_YOUR INSTRUCTIONS_
What is needed here is an exact repetition of the records below, beginning at the line that has "M 1368,794 L" and stopping after the line that has "M 891,539 L 891,551 L 870,576 L 870,564 Z".

_THE INPUT_

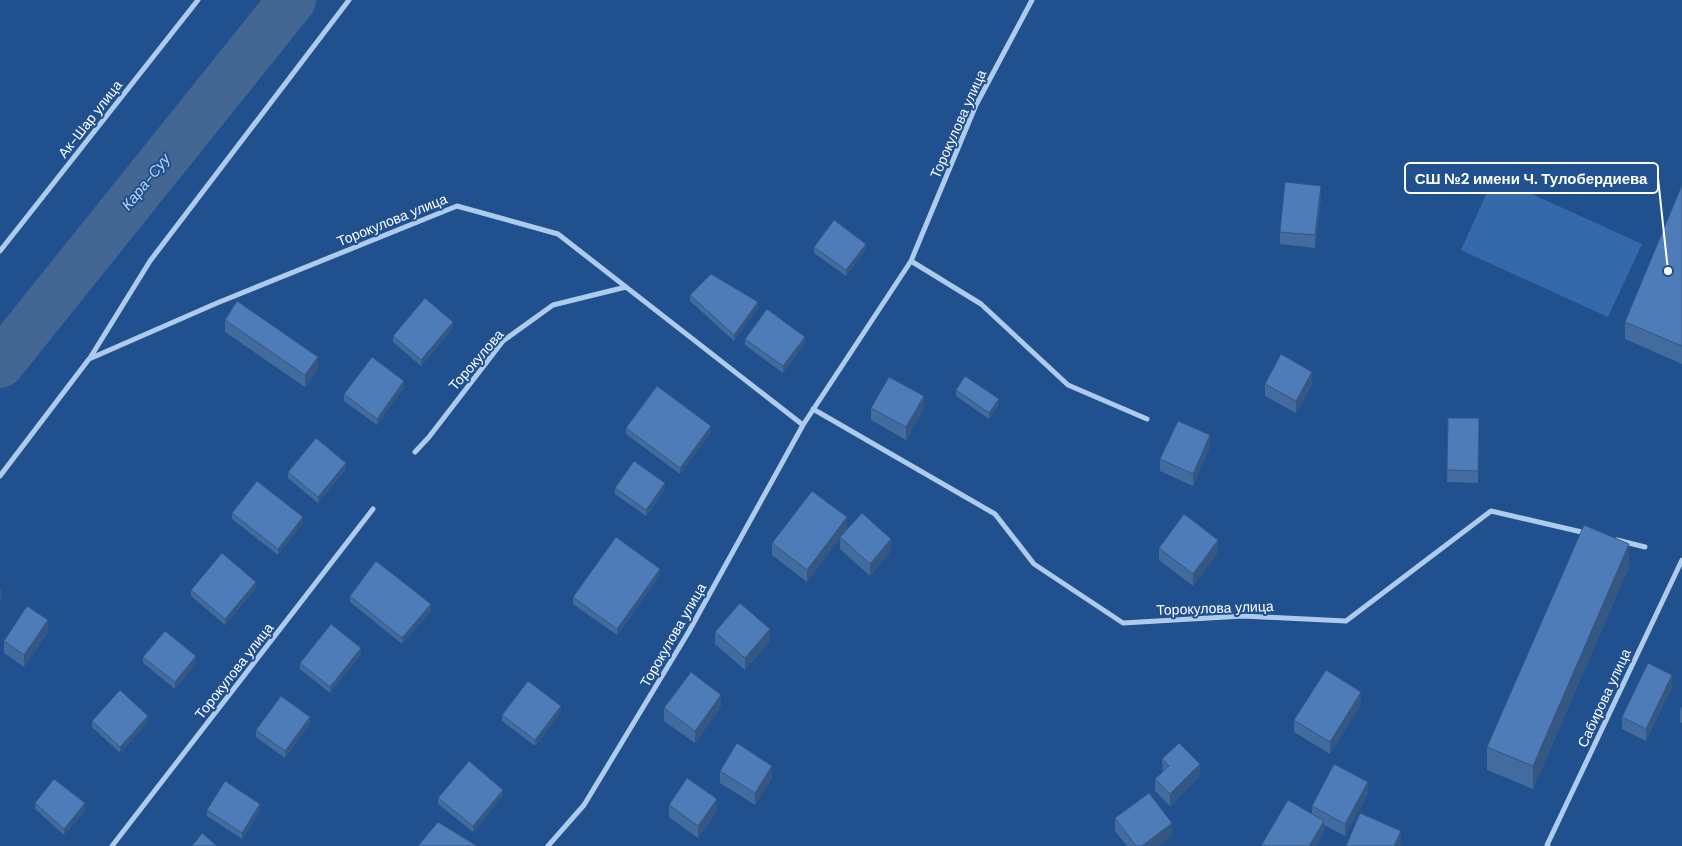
<svg xmlns="http://www.w3.org/2000/svg" width="1682" height="846" viewBox="0 0 1682 846" font-family="'DM Sans',sans-serif">
<style>
.green{fill:#346aac}
.lines{fill:none;stroke-linecap:round;stroke-linejoin:round}
.river{stroke:#446693;stroke-width:48}
.minor{stroke:#afcbec;stroke-width:5}
.wall{fill:#426b9e}
.shaded-wall{fill:#365781}
.building{fill:#4d7cb8;stroke:#365781}
.labels{text-anchor:middle;stroke-width:4;stroke-linejoin:round;paint-order:stroke}
.street-label{font-size:14px;fill:#fff;stroke:#20508e}
.water-label{font-size:15px;font-style:italic;fill:#bbd5f3;stroke:#20508e}
.leader{fill:none;stroke:#fff;stroke-width:2}
.callout-dot{fill:#fff;stroke:#20508e;stroke-width:2}
.callout{fill:#20508e;stroke:#fff;stroke-width:2}
.callout-label{font-size:15px;text-anchor:middle;font-weight:bold;fill:#fff}
</style>
<rect width="100%" height="100%" fill="#20508e"/>
<path class="green" d="M 1494,177 L 1642,244 L 1608,317 L 1461,250 Z"/>
<g class="lines">
<path class="river" d="M 0,364 L 292,0"/>
<path class="minor" d="M 0,251 L 198,0
M 911,261 L 981,304 L 1068,385 L 1147,419
M 90,358 L 150,261 L 349,0
M 813,409 L 995,514 L 1034,564 L 1123,623 L 1243,616 L 1346,621 L 1491,511 L 1586,533
M 415,452 L 429,437 L 503,341 L 553,305 L 626,287
M 0,476 L 89,359 L 217,303 L 457,206 L 558,234 L 803,425
M 1617,540 L 1645,547
M 112,846 L 373,509
M 548,846 L 584,805 L 688,633 L 803,425 L 911,261 L 976,105 L 1032,0
M 1548,846 L 1547,845 L 1682,560"/>
</g>
<path class="wall" d="M 1682,185 L 1682,364 L 1625,339 L 1625,322 Z
M 1321,198 L 1315,248 L 1280,244 L 1280,232 Z
M 814,247 L 866,250 L 846,276 L 814,253 Z
M 690,295 L 758,308 L 734,341 L 690,301 Z
M 225,320 L 318,369 L 305,387 L 225,332 Z
M 453,328 L 421,366 L 393,342 L 393,336 Z
M 745,339 L 805,343 L 783,373 L 745,345 Z
M 1265,384 L 1312,384 L 1296,413 L 1265,396 Z
M 404,387 L 377,425 L 344,401 L 344,394 Z
M 956,390 L 999,405 L 989,419 L 956,396 Z
M 871,408 L 924,408 L 906,440 L 871,420 Z
M 1448,418 L 1479,418 L 1478,483 L 1447,482 Z
M 626,428 L 711,432 L 680,474 L 626,434 Z
M 1210,447 L 1193,486 L 1160,471 L 1160,459 Z
M 346,469 L 318,503 L 288,478 L 288,472 Z
M 615,488 L 665,489 L 646,516 L 615,494 Z
M 232,513 L 303,523 L 278,555 L 232,519 Z
M 847,529 L 891,551 L 870,576 L 840,549 L 840,538 L 807,582 L 772,555 L 772,543 Z
M 1159,548 L 1218,552 L 1193,586 L 1159,560 Z
M 1629,567 L 1533,789 L 1487,770 L 1487,747 Z
M 660,575 L 617,635 L 573,604 L 573,597 Z
M 256,588 L 225,625 L 191,596 L 191,590 Z
M 350,596 L 431,611 L 402,644 L 350,602 Z
M 48,632 L 24,667 L 4,653 L 4,641 Z
M 715,632 L 770,641 L 745,670 L 715,644 Z
M 361,654 L 330,693 L 300,669 L 300,663 Z
M 143,657 L 196,663 L 175,689 L 143,663 Z
M 1672,687 L 1646,741 L 1622,729 L 1622,717 Z
M 1361,704 L 1330,754 L 1294,732 L 1294,720 Z
M 1682,706 L 1682,723 L 1680,722 L 1680,710 Z
M 721,707 L 695,743 L 664,721 L 664,708 Z
M 561,712 L 535,746 L 502,721 L 502,715 Z
M 92,721 L 148,722 L 120,753 L 92,727 Z
M 310,724 L 285,758 L 256,737 L 256,730 Z
M 1162,759 L 1200,776 L 1170,806 L 1155,791 L 1155,779 L 1163,772 Z
M 720,771 L 772,778 L 755,805 L 720,783 Z
M 1368,794 L 1345,836 L 1324,825 L 1324,833 L 1316,846 L 1262,846 L 1262,844 L 1312,813 L 1312,806 Z
M 503,796 L 473,832 L 438,804 L 438,798 Z
M 35,803 L 85,810 L 64,835 L 35,809 Z
M 669,805 L 717,811 L 698,838 L 669,817 Z
M 207,810 L 260,811 L 242,839 L 207,816 Z
M 1115,818 L 1172,835 L 1158,846 L 1127,846 L 1115,831 Z"/>
<path class="shaded-wall" d="M 1321,186 L 1321,198 L 1315,248 L 1315,235 Z
M 866,244 L 866,250 L 846,276 L 846,270 Z
M 758,302 L 758,308 L 734,341 L 734,335 Z
M 453,322 L 453,328 L 421,366 L 421,360 Z
M 805,337 L 805,343 L 783,373 L 783,366 Z
M 318,357 L 318,369 L 305,387 L 305,375 Z
M 1312,372 L 1312,384 L 1296,413 L 1296,401 Z
M 404,381 L 404,387 L 377,425 L 377,419 Z
M 924,396 L 924,408 L 906,440 L 906,427 Z
M 999,399 L 999,405 L 989,419 L 989,413 Z
M 711,426 L 711,432 L 680,474 L 680,468 Z
M 1210,435 L 1210,447 L 1193,486 L 1193,474 Z
M 346,463 L 346,469 L 318,503 L 318,497 Z
M 665,483 L 665,489 L 646,516 L 646,510 Z
M 303,517 L 303,523 L 278,555 L 278,549 Z
M 847,517 L 847,529 L 807,582 L 807,570 Z
M 891,539 L 891,551 L 870,576 L 870,564 Z
M 1218,540 L 1218,552 L 1193,586 L 1193,574 Z
M 1629,544 L 1629,567 L 1533,789 L 1533,766 Z
M 660,569 L 660,575 L 617,635 L 617,629 Z
M 256,582 L 256,588 L 225,625 L 225,619 Z
M 2,586 L 2,598 L 0,600 L 0,588 Z
M 431,604 L 431,611 L 402,644 L 402,638 Z
M 48,620 L 48,632 L 24,667 L 24,655 Z
M 770,629 L 770,641 L 745,670 L 745,658 Z
M 361,648 L 361,654 L 330,693 L 330,687 Z
M 196,656 L 196,663 L 175,689 L 175,682 Z
M 1672,675 L 1672,687 L 1646,741 L 1646,729 Z
M 1361,692 L 1361,704 L 1330,754 L 1330,742 Z
M 721,695 L 721,707 L 695,743 L 695,731 Z
M 561,706 L 561,712 L 535,746 L 535,740 Z
M 148,716 L 148,722 L 120,753 L 120,747 Z
M 310,717 L 310,724 L 285,758 L 285,751 Z
M 1200,764 L 1200,776 L 1170,806 L 1170,794 Z
M 772,766 L 772,778 L 755,805 L 755,793 Z
M 1368,782 L 1368,794 L 1345,836 L 1345,824 Z
M 503,790 L 503,796 L 473,832 L 473,826 Z
M 717,799 L 717,811 L 698,838 L 698,826 Z
M 85,803 L 85,810 L 64,835 L 64,829 Z
M 260,804 L 260,811 L 242,839 L 242,833 Z
M 1324,821 L 1324,833 L 1316,846 L 1309,846 Z
M 1172,823 L 1172,835 L 1158,846 L 1142,846 Z
M 1401,831 L 1401,843 L 1400,846 L 1394,846 Z"/>
<path class="building" d="M 1285,182 L 1321,186 L 1315,235 L 1280,232 Z
M 1682,185 L 1682,346 L 1625,322 Z
M 834,220 L 866,244 L 846,270 L 814,247 Z
M 711,274 L 758,302 L 734,335 L 690,295 Z
M 425,298 L 453,322 L 421,360 L 393,336 Z
M 237,301 L 318,357 L 305,375 L 225,320 Z
M 767,309 L 805,337 L 783,366 L 745,339 Z
M 1281,354 L 1312,372 L 1296,401 L 1265,384 Z
M 372,357 L 404,381 L 377,419 L 344,394 Z
M 965,376 L 999,399 L 989,413 L 956,390 Z
M 889,377 L 924,396 L 906,427 L 871,408 Z
M 657,386 L 711,426 L 680,468 L 626,428 Z
M 1448,418 L 1479,418 L 1478,471 L 1447,470 Z
M 1178,421 L 1210,435 L 1193,474 L 1160,459 Z
M 316,438 L 346,463 L 318,497 L 288,472 Z
M 634,461 L 665,483 L 646,510 L 615,488 Z
M 257,481 L 303,517 L 278,549 L 232,513 Z
M 812,491 L 847,517 L 807,570 L 772,543 Z
M 862,513 L 891,539 L 870,564 L 840,537 Z
M 1184,514 L 1218,540 L 1193,574 L 1159,548 Z
M 1584,525 L 1629,544 L 1533,766 L 1487,747 Z
M 616,537 L 660,569 L 617,629 L 573,597 Z
M 222,553 L 256,582 L 225,619 L 191,590 Z
M 376,561 L 431,604 L 402,638 L 350,596 Z
M 740,603 L 770,629 L 745,658 L 715,632 Z
M 27,606 L 48,620 L 24,655 L 4,641 Z
M 331,624 L 361,648 L 330,687 L 300,663 Z
M 165,631 L 196,656 L 175,682 L 143,657 Z
M 1648,663 L 1672,675 L 1646,729 L 1622,717 Z
M 1326,670 L 1361,692 L 1330,742 L 1294,720 Z
M 691,672 L 721,695 L 695,731 L 664,708 Z
M 528,681 L 561,706 L 535,740 L 502,715 Z
M 120,690 L 148,716 L 120,747 L 92,721 Z
M 281,696 L 310,717 L 285,751 L 256,730 Z
M 737,743 L 772,766 L 755,793 L 720,771 Z
M 1179,743 L 1200,764 L 1170,794 L 1155,779 L 1169,766 L 1162,759 Z
M 469,761 L 503,790 L 473,826 L 438,798 Z
M 1334,764 L 1368,782 L 1345,824 L 1312,806 Z
M 687,778 L 717,799 L 698,826 L 669,805 Z
M 54,779 L 85,803 L 64,829 L 35,803 Z
M 225,781 L 260,804 L 242,833 L 207,810 Z
M 1149,793 L 1172,823 L 1142,846 L 1136,846 L 1115,818 Z
M 1288,800 L 1324,821 L 1309,846 L 1266,846 L 1262,844 Z
M 1360,813 L 1401,831 L 1394,846 L 1346,846 Z
M 438,822 L 477,846 L 418,846 Z
M 202,833 L 217,846 L 192,846 Z"/>
<g class="labels">
<g class="street-label">
<text transform="translate(90 119) rotate(-52)" y="5">Ак-Шар улица</text>
<text transform="translate(958 124) rotate(-66)" y="5">Торокулова улица</text>
<text transform="translate(392 220) rotate(-22)" y="5">Торокулова улица</text>
<text transform="translate(476 360) rotate(-49)" y="5">Торокулова</text>
<text transform="translate(1215 608) rotate(-2)" y="5">Торокулова улица</text>
<text transform="translate(673 635) rotate(-60)" y="5">Торокулова улица</text>
<text transform="translate(234 671) rotate(-52)" y="5">Торокулова улица</text>
<text transform="translate(1604 698) rotate(-65)" y="5">Сабирова улица</text>
</g>
<g class="water-label">
<text transform="translate(146 182) rotate(-51)" y="5">Кара-Суу</text>
</g>
</g>
<path class="leader" d="M1668 271L1658 178"/>
<circle class="callout-dot" cx="1668" cy="271" r="5"/>
<rect class="callout" x="1405" y="163" width="253" height="30" rx="5"/>
<g class="callout-label">
<text x="1531" y="184">СШ №2 имени Ч. Тулобердиева</text>
</g>
</svg>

_RESPONSE_
M 1368,794 L 1345,836 L 1324,825 L 1324,833 L 1316,846 L 1262,846 L 1262,844 L 1312,813 L 1312,806 Z
M 503,796 L 473,832 L 438,804 L 438,798 Z
M 35,803 L 85,810 L 64,835 L 35,809 Z
M 669,805 L 717,811 L 698,838 L 669,817 Z
M 207,810 L 260,811 L 242,839 L 207,816 Z
M 1115,818 L 1172,835 L 1158,846 L 1127,846 L 1115,831 Z"/>
<path class="shaded-wall" d="M 1321,186 L 1321,198 L 1315,248 L 1315,235 Z
M 866,244 L 866,250 L 846,276 L 846,270 Z
M 758,302 L 758,308 L 734,341 L 734,335 Z
M 453,322 L 453,328 L 421,366 L 421,360 Z
M 805,337 L 805,343 L 783,373 L 783,366 Z
M 318,357 L 318,369 L 305,387 L 305,375 Z
M 1312,372 L 1312,384 L 1296,413 L 1296,401 Z
M 404,381 L 404,387 L 377,425 L 377,419 Z
M 924,396 L 924,408 L 906,440 L 906,427 Z
M 999,399 L 999,405 L 989,419 L 989,413 Z
M 711,426 L 711,432 L 680,474 L 680,468 Z
M 1210,435 L 1210,447 L 1193,486 L 1193,474 Z
M 346,463 L 346,469 L 318,503 L 318,497 Z
M 665,483 L 665,489 L 646,516 L 646,510 Z
M 303,517 L 303,523 L 278,555 L 278,549 Z
M 847,517 L 847,529 L 807,582 L 807,570 Z
M 891,539 L 891,551 L 870,576 L 870,564 Z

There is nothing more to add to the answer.